# Loft Questions



## mtripOH (Jan 4, 2010)

Hello everyone. My son, Josiah has a few questions about loft designs. First of all let me fill you in on our present loft. Our loft is inside our 2 1/2 car garage that houses everything EXCEPT cars!. The loft is in the south west corner of the garage and is 8ft by 7ft with a height of 6 1/2ft. There are 2 regular sized double hung windows one on the west wall and the other on the south wall. At this point we are planning on adding an aviary out of the west window in the spring. Here are Josiah's questions:
Right now it does not seem like we get much light in our loft, Is adding a sky light in the roof of the garage a good idea? Is a wind circulation turbine (this is what Josiah calls it, I call it a spinny thing I see on peoples roofs) necessary for good ventilation? We do park our riding lawn mower in the garage. My dad has agreed to pushing the mower out of the garage so that the exhaust will not bother the pigeons, is this good enough or should I still be concerned about fumes? Thank you from Josiah.

Records taken from a collection:
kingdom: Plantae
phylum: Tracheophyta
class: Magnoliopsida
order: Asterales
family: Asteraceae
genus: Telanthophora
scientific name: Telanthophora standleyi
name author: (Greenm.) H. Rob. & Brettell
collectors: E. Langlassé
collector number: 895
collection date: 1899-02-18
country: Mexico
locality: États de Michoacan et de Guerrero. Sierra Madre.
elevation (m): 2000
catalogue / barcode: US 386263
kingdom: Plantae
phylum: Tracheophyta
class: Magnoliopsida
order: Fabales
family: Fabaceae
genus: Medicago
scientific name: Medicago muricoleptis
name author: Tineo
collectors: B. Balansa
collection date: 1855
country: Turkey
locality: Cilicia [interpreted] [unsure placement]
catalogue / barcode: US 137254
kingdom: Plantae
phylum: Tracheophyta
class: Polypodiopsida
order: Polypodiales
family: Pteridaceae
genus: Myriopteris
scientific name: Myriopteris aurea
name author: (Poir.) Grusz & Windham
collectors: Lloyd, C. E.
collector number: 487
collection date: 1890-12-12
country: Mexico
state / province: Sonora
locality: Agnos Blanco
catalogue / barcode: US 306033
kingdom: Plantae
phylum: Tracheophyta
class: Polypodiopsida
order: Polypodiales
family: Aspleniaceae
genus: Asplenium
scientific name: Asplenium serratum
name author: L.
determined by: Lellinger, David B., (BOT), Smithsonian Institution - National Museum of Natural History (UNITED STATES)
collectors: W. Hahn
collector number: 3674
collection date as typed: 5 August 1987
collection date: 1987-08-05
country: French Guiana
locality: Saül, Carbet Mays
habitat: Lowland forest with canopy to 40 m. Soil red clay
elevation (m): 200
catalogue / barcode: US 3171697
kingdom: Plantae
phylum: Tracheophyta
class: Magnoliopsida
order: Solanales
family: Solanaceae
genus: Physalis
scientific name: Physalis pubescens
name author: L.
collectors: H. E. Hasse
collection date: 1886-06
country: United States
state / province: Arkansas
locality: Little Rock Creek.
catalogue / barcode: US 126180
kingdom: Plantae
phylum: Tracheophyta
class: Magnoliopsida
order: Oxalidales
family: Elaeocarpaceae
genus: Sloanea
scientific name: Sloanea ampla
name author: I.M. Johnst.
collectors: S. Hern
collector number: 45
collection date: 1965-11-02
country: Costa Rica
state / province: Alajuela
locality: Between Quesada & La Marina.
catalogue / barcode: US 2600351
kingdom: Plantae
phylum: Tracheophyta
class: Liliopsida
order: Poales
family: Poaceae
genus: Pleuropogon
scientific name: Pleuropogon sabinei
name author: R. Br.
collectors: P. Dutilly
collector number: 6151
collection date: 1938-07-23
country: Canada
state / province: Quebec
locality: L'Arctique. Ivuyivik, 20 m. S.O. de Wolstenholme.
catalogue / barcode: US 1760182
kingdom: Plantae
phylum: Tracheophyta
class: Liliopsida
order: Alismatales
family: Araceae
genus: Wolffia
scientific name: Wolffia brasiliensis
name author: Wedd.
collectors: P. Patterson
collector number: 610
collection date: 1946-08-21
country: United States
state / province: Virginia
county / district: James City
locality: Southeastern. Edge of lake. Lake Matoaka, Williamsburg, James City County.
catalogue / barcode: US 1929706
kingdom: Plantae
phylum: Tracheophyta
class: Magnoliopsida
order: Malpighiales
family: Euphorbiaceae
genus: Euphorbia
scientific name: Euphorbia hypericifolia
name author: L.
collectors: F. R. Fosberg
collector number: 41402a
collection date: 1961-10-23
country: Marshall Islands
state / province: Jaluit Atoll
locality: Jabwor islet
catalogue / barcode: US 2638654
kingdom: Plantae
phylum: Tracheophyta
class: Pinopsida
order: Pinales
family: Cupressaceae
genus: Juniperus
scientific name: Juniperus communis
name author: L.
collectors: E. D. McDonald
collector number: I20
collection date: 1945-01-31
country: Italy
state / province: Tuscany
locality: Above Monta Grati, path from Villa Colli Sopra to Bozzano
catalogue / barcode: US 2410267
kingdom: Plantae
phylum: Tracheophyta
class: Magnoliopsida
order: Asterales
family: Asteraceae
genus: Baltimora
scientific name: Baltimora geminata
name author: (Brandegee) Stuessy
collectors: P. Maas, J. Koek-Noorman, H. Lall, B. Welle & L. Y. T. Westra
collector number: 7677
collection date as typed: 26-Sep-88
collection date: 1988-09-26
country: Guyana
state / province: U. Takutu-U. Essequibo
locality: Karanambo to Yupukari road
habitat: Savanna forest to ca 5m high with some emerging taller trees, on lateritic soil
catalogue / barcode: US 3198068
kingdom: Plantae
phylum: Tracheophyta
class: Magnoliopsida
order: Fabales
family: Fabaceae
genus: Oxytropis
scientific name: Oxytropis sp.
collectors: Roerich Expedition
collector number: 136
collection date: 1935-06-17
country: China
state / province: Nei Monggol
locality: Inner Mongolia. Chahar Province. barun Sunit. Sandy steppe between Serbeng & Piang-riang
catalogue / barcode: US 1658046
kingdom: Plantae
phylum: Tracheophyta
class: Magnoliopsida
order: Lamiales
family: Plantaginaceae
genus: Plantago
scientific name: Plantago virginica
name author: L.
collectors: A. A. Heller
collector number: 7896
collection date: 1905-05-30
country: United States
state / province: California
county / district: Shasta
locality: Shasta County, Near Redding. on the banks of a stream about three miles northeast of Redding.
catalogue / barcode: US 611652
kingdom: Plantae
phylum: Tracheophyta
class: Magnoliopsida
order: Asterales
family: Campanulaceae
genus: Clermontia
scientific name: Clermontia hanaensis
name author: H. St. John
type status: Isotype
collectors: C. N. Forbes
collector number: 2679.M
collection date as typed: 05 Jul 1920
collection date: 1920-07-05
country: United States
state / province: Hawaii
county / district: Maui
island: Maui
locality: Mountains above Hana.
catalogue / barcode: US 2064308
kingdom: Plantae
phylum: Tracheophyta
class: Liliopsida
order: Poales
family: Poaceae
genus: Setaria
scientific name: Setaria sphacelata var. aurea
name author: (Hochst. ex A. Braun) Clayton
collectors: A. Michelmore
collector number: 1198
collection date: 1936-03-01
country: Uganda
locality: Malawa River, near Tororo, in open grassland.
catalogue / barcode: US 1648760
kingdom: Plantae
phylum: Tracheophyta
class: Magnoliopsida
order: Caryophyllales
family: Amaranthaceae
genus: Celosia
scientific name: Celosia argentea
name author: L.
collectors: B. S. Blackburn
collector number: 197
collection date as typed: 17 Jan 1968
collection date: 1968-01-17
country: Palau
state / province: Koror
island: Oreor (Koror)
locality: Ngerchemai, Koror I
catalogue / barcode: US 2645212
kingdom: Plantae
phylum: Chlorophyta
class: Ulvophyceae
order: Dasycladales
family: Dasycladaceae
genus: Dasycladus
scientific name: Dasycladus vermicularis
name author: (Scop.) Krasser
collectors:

Exercises to complete »
[1] Write out the rows as a JSON list of strings, one string per line and no blank lines. Start at the line containing "genus: Pleuropogon", end at the line containing "genus: Wolffia", and include both of those lines.
[2] Continue the forum thread about pigeon loft questions, picking up after its final sentence.

Answers to each task »
[1]
[
  "genus: Pleuropogon",
  "scientific name: Pleuropogon sabinei",
  "name author: R. Br.",
  "collectors: P. Dutilly",
  "collector number: 6151",
  "collection date: 1938-07-23",
  "country: Canada",
  "state / province: Quebec",
  "locality: L'Arctique. Ivuyivik, 20 m. S.O. de Wolstenholme.",
  "catalogue / barcode: US 1760182",
  "kingdom: Plantae",
  "phylum: Tracheophyta",
  "class: Liliopsida",
  "order: Alismatales",
  "family: Araceae",
  "genus: Wolffia"
]

[2]
Thank you everyone for any input you might have. I hope that we are not too much of a bother and that our posts are not too confusing with me helping Josiah to post questions. Josiah enjoys coming here (and so do I!) and I want him to feel that his questions are important. I generally leaf through many threads and find the answer for him but he still wants to ask anyway


----------



## Msfreebird (Sep 23, 2007)

mtripOH said:


> Hello everyone. My son, Josiah has a few questions about loft designs. First of all let me fill you in on our present loft. Our loft is inside our 2 1/2 car garage that houses everything EXCEPT cars!. The loft is in the south west corner of the garage and is 8ft by 7ft with a height of 6 1/2ft. There are 2 regular sized double hung windows one on the west wall and the other on the south wall. At this point we are planning on adding an aviary out of the west window in the spring. Here are Josiah's questions:
> Right now it does not seem like we get much light in our loft, Is adding a sky light in the roof of the garage a good idea? Is a wind circulation turbine (this is what Josiah calls it, I call it a spinny thing I see on peoples roofs) necessary for good ventilation? We do park our riding lawn mower in the garage. My dad has agreed to pushing the mower out of the garage so that the exhaust will not bother the pigeons, is this good enough or should I still be concerned about fumes? Thank you from Josiah.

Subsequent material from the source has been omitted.